[Start Data excerpts]
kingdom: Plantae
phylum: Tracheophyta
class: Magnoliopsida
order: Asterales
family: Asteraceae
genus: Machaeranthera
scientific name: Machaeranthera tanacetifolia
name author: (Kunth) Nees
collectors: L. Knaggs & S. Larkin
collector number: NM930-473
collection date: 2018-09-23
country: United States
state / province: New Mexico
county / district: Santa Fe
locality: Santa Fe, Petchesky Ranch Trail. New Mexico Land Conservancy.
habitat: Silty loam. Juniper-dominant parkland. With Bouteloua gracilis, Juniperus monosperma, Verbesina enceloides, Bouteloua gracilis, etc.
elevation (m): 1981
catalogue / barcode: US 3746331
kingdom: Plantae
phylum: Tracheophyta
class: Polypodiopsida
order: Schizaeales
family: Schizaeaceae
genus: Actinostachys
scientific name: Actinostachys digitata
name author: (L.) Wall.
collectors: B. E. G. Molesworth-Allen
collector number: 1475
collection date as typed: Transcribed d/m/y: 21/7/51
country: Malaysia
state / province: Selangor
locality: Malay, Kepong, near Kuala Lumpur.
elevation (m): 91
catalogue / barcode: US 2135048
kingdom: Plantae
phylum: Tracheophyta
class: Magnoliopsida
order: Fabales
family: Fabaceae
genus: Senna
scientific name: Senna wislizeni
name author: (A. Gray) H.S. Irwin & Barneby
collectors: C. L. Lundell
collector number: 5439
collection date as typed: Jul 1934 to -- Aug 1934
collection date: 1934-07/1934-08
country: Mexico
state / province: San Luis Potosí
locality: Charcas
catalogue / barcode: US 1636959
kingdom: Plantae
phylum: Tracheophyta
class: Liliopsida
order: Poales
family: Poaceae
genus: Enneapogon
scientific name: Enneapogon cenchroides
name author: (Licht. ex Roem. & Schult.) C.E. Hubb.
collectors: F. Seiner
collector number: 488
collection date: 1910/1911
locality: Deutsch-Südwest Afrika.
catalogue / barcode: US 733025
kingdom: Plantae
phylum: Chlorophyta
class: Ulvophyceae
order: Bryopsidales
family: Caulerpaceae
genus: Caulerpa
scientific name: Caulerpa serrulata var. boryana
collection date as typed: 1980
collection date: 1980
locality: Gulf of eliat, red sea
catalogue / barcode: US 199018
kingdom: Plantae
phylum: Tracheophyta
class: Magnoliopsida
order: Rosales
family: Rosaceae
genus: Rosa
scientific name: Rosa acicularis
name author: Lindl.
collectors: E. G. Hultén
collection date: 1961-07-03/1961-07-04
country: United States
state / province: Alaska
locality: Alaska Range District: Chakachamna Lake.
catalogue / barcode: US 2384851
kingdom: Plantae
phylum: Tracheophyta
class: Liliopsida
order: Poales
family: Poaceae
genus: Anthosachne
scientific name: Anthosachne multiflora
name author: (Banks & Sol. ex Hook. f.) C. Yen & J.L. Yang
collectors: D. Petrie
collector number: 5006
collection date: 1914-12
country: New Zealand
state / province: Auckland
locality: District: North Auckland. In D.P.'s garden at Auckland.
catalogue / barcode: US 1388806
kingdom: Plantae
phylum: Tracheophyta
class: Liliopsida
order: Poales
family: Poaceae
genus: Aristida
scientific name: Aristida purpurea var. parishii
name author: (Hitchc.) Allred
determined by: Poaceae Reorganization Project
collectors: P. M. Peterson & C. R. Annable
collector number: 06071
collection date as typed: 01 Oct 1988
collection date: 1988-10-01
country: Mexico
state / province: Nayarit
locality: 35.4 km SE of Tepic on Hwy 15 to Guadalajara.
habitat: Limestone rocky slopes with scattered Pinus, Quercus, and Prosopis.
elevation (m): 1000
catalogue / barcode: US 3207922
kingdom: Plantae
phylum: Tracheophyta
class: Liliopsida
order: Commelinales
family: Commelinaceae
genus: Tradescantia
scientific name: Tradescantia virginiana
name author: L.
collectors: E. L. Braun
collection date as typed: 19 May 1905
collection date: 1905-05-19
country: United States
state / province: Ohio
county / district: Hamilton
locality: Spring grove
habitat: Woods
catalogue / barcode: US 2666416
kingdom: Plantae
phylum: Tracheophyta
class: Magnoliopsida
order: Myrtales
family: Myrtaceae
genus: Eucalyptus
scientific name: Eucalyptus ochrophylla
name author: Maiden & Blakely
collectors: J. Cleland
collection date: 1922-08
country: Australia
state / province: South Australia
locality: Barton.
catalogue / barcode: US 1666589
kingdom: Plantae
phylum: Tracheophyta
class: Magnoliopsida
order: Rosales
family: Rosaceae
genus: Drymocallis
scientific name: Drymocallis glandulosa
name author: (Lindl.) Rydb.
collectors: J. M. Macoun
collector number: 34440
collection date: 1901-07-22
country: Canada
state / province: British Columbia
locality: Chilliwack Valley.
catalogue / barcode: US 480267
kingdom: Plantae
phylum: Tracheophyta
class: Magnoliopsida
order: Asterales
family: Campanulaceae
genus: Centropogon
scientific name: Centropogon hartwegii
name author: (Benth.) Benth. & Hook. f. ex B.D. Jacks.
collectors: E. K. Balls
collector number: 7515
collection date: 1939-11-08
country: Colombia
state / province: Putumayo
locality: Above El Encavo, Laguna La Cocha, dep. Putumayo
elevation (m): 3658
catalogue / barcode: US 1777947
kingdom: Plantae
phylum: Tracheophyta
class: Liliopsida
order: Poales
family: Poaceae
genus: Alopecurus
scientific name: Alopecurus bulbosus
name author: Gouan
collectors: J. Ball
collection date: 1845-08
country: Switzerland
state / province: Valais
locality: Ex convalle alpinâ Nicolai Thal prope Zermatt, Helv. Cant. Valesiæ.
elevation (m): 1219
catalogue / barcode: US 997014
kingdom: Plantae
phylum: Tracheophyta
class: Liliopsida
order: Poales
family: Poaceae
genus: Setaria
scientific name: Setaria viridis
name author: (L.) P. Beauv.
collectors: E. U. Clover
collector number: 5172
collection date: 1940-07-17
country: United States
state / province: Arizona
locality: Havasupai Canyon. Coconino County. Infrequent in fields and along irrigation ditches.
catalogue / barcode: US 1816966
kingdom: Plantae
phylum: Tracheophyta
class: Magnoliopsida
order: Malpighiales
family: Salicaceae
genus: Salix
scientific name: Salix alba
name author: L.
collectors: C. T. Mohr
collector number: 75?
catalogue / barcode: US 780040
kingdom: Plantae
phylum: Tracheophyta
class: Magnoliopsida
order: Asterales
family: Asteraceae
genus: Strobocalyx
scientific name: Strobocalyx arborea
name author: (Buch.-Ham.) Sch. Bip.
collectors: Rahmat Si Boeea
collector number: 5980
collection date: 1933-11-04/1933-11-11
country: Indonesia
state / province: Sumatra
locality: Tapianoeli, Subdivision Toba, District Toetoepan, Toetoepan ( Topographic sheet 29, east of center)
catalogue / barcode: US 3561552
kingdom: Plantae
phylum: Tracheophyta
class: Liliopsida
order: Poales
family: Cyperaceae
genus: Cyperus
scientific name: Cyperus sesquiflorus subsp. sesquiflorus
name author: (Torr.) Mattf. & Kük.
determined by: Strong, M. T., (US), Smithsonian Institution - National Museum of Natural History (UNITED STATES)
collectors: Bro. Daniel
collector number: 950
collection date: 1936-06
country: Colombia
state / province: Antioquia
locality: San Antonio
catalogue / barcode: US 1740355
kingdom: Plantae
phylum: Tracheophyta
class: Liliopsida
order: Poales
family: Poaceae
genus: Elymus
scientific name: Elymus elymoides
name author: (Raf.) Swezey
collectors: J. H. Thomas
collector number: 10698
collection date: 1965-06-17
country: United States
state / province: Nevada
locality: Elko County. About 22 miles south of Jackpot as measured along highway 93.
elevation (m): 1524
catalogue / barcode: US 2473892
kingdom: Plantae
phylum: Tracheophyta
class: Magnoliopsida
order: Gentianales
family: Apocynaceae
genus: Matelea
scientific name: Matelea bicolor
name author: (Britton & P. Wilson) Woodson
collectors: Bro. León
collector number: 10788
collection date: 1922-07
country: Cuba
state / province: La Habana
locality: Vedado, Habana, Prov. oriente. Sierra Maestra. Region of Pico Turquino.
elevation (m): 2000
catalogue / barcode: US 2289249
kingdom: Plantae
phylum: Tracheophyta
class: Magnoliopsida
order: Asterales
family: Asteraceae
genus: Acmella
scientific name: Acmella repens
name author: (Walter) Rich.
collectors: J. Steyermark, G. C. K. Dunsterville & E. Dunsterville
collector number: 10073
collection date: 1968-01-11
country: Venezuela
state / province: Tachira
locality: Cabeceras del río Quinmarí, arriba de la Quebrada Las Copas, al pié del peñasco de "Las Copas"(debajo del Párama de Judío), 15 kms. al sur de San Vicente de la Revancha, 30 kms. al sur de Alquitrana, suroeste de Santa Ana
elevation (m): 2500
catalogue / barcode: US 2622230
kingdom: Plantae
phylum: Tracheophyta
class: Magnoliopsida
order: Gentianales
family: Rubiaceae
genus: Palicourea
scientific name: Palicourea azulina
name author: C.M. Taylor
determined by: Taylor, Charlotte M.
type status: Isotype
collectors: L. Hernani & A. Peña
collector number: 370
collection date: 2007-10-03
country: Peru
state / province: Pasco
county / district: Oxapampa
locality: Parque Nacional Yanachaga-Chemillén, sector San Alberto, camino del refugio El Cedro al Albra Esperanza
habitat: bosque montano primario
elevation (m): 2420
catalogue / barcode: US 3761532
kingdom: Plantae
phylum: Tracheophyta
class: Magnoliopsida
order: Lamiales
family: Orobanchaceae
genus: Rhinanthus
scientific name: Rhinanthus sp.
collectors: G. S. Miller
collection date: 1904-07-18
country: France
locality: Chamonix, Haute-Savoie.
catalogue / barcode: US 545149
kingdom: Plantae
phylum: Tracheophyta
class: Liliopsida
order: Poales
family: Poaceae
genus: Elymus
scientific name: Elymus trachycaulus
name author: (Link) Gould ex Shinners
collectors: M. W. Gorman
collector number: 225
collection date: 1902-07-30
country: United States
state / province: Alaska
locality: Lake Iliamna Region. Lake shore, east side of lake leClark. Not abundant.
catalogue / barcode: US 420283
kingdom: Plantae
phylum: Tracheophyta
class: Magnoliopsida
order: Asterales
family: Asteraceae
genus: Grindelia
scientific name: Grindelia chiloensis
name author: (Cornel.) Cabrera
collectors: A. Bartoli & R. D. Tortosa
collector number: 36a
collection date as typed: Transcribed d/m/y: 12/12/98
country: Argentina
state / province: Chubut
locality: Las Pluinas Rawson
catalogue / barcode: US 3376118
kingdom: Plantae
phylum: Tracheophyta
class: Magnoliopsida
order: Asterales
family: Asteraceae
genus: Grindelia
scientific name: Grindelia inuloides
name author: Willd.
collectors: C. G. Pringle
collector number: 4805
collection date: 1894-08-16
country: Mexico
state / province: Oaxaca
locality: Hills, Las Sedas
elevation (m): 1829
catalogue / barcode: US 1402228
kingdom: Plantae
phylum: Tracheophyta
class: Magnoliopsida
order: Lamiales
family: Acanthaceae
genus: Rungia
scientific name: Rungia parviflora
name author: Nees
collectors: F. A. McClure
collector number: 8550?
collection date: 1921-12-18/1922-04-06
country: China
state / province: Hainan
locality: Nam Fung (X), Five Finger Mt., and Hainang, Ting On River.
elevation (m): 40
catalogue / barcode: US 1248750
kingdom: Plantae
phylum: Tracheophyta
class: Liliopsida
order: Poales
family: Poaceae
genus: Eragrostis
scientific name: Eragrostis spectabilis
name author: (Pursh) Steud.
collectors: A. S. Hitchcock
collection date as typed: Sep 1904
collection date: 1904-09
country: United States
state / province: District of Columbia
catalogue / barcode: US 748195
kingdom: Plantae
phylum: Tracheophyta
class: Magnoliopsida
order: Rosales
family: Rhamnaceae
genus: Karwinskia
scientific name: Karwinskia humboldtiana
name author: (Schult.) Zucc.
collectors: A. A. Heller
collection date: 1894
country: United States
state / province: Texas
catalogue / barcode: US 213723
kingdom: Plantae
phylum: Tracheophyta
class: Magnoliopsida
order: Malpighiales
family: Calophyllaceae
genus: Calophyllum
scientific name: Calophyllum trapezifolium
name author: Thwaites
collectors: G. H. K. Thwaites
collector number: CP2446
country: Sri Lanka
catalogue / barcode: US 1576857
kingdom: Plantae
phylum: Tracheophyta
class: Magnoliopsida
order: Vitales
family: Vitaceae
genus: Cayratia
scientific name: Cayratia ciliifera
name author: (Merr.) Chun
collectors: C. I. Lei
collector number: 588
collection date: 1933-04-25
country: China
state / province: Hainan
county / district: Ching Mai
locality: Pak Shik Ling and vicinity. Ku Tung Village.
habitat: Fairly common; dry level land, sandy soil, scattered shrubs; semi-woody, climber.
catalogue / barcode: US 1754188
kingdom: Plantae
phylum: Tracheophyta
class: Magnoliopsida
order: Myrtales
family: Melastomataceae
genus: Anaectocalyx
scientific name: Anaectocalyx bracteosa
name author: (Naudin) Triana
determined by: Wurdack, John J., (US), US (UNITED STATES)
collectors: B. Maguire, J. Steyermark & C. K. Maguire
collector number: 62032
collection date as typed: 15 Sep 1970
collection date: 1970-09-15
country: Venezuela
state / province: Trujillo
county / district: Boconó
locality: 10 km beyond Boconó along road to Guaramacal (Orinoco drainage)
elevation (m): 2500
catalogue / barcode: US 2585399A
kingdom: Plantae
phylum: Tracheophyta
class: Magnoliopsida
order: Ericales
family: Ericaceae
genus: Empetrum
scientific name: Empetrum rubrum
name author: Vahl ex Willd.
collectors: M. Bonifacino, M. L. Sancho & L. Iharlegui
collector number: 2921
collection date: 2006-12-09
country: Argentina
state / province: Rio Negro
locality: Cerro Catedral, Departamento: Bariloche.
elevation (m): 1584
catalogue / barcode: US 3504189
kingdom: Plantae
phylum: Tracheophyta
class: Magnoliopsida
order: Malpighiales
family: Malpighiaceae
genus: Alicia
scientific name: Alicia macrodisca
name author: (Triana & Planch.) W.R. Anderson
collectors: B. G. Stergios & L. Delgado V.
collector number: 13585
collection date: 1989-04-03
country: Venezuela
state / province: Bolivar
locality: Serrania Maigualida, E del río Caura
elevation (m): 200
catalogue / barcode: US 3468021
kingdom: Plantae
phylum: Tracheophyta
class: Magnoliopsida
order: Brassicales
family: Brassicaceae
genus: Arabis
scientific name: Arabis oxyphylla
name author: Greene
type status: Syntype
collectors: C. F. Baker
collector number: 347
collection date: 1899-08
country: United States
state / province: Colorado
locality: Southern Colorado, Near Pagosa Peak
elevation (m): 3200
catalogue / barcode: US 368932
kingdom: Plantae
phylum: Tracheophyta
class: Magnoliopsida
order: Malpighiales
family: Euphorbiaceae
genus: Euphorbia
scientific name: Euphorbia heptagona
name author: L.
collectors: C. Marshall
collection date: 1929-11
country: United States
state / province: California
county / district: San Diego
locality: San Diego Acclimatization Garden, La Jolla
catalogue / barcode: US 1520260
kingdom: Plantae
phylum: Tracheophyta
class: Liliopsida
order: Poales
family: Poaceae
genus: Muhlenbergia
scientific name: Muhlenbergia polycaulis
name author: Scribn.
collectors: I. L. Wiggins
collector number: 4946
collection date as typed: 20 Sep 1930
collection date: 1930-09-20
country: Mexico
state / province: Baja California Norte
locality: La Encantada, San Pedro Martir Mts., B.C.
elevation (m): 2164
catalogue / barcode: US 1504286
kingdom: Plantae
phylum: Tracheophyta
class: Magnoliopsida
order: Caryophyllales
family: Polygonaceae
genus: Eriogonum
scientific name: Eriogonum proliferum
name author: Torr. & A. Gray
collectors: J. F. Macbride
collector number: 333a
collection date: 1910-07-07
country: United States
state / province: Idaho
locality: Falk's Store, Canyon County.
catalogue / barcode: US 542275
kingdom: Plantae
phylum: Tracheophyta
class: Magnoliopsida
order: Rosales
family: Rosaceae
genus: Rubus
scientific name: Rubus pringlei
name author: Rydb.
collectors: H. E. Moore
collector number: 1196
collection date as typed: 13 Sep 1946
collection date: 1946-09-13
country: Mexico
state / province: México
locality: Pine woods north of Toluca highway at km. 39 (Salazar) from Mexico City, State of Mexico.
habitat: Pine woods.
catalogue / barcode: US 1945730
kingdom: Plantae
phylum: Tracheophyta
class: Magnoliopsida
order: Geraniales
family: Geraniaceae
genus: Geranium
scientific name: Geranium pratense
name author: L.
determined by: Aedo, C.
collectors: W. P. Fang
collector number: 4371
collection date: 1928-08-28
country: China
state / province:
[End Data excerpts]
# What is required
Retype the entries exactly as they appear, starting at the very beginning and ending with the line that contains "county / district: Santa Fe", including that line.

# Response below
kingdom: Plantae
phylum: Tracheophyta
class: Magnoliopsida
order: Asterales
family: Asteraceae
genus: Machaeranthera
scientific name: Machaeranthera tanacetifolia
name author: (Kunth) Nees
collectors: L. Knaggs & S. Larkin
collector number: NM930-473
collection date: 2018-09-23
country: United States
state / province: New Mexico
county / district: Santa Fe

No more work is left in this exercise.